Start of Data shown

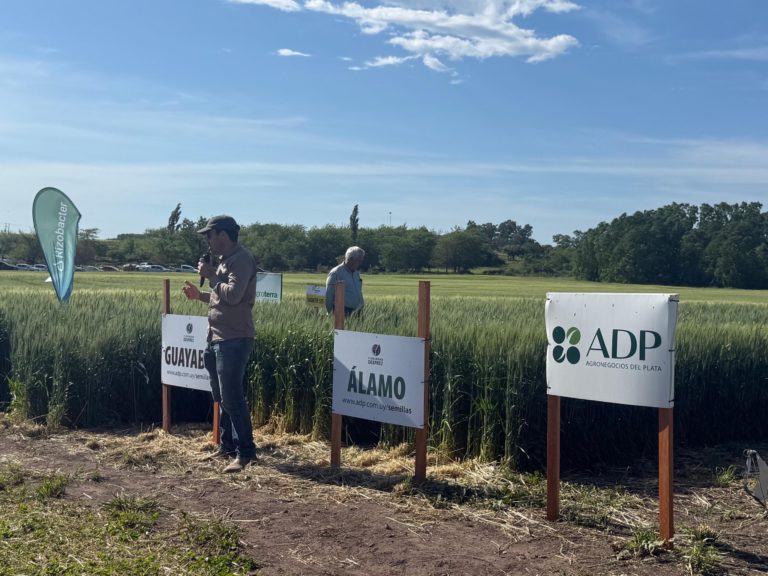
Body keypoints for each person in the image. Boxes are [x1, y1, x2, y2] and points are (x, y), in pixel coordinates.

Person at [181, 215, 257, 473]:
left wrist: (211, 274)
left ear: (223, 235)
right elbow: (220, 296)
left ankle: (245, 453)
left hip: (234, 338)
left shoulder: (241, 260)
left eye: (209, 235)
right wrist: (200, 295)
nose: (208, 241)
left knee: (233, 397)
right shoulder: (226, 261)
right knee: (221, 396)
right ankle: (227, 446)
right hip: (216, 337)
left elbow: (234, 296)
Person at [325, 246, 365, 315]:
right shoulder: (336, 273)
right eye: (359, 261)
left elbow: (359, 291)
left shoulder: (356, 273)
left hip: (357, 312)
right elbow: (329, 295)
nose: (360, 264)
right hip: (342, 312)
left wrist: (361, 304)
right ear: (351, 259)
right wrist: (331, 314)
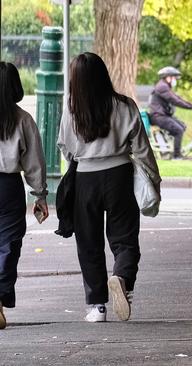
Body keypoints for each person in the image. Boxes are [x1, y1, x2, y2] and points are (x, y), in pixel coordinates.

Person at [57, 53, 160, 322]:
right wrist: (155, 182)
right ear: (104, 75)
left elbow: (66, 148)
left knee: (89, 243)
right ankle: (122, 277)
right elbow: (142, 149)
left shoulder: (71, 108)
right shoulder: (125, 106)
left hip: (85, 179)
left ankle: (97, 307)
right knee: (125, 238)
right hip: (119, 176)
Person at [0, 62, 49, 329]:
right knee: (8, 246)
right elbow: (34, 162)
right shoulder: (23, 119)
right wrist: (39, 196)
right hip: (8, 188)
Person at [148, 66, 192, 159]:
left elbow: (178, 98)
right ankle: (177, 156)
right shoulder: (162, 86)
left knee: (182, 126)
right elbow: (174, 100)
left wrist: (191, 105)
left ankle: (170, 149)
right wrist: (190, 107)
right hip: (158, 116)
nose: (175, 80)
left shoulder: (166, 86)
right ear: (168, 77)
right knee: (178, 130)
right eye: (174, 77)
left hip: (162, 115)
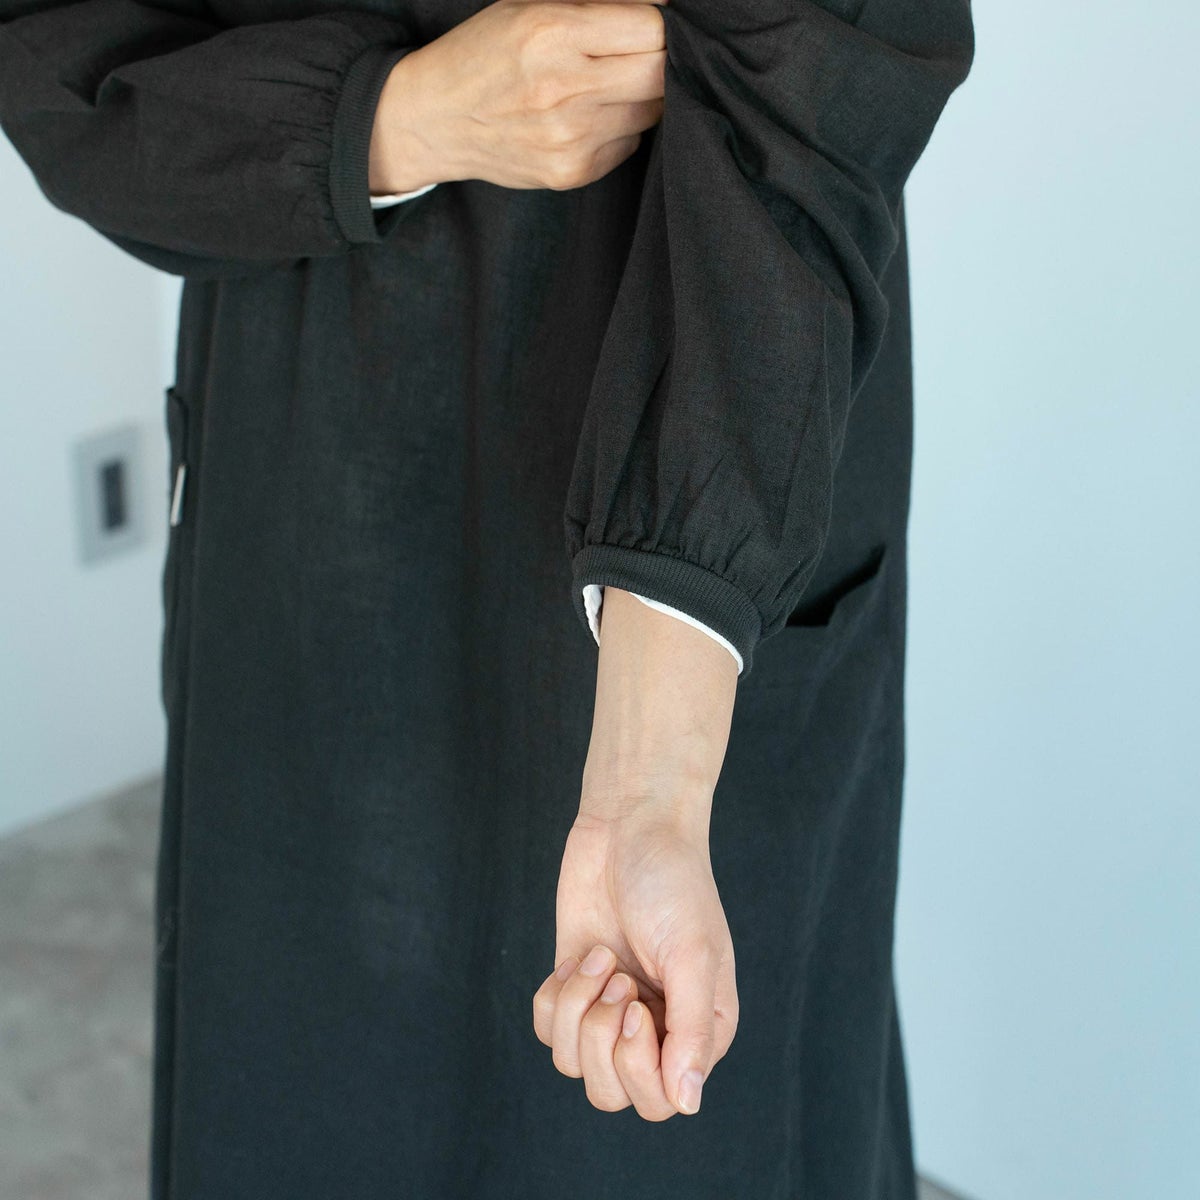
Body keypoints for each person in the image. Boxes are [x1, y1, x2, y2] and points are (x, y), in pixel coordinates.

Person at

End of Data shown
Start of Data shown

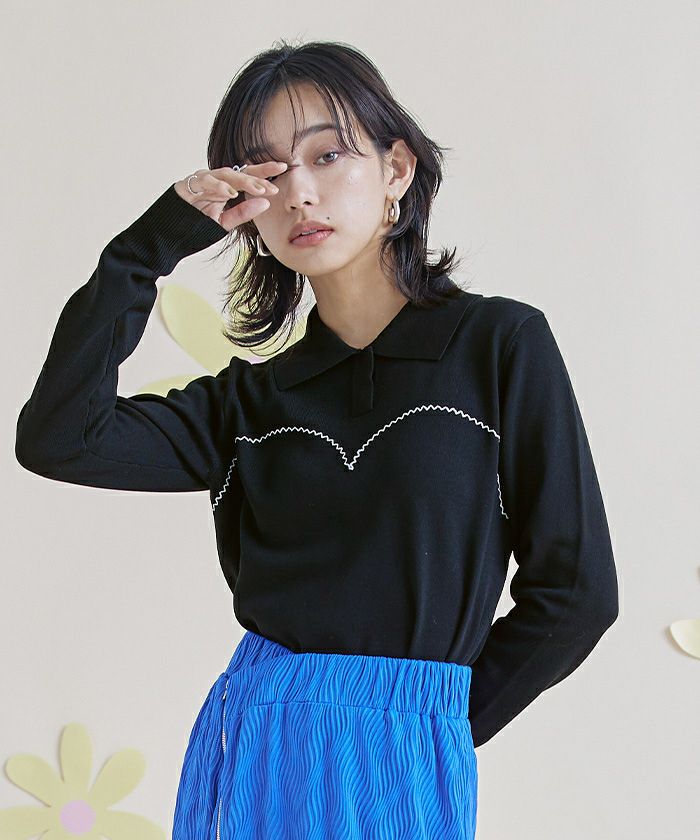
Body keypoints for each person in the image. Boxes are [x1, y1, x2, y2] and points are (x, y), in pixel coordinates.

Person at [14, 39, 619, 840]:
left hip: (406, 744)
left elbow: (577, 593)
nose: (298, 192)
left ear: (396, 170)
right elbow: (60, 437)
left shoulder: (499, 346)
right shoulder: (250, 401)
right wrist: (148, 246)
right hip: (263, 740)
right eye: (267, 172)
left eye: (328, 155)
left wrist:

End of Data shown
Start of Data shown

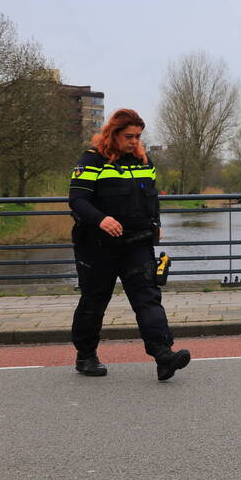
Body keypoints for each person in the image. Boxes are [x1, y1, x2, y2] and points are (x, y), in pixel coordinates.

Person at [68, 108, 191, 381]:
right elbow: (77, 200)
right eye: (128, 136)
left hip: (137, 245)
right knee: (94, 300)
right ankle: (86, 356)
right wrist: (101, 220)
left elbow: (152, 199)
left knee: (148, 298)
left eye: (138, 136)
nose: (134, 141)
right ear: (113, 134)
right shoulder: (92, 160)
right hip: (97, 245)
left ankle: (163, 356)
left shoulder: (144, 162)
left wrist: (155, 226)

End of Data shown

Task brief. An exact copy of the lines above, from the one containing "right ankle: (86, 356)" through the one containing "left wrist: (155, 226)", is the whole of the answer.

Written answer.
right ankle: (86, 356)
right wrist: (101, 220)
left elbow: (152, 199)
left knee: (148, 298)
left eye: (138, 136)
nose: (134, 141)
right ear: (113, 134)
right shoulder: (92, 160)
right hip: (97, 245)
left ankle: (163, 356)
left shoulder: (144, 162)
left wrist: (155, 226)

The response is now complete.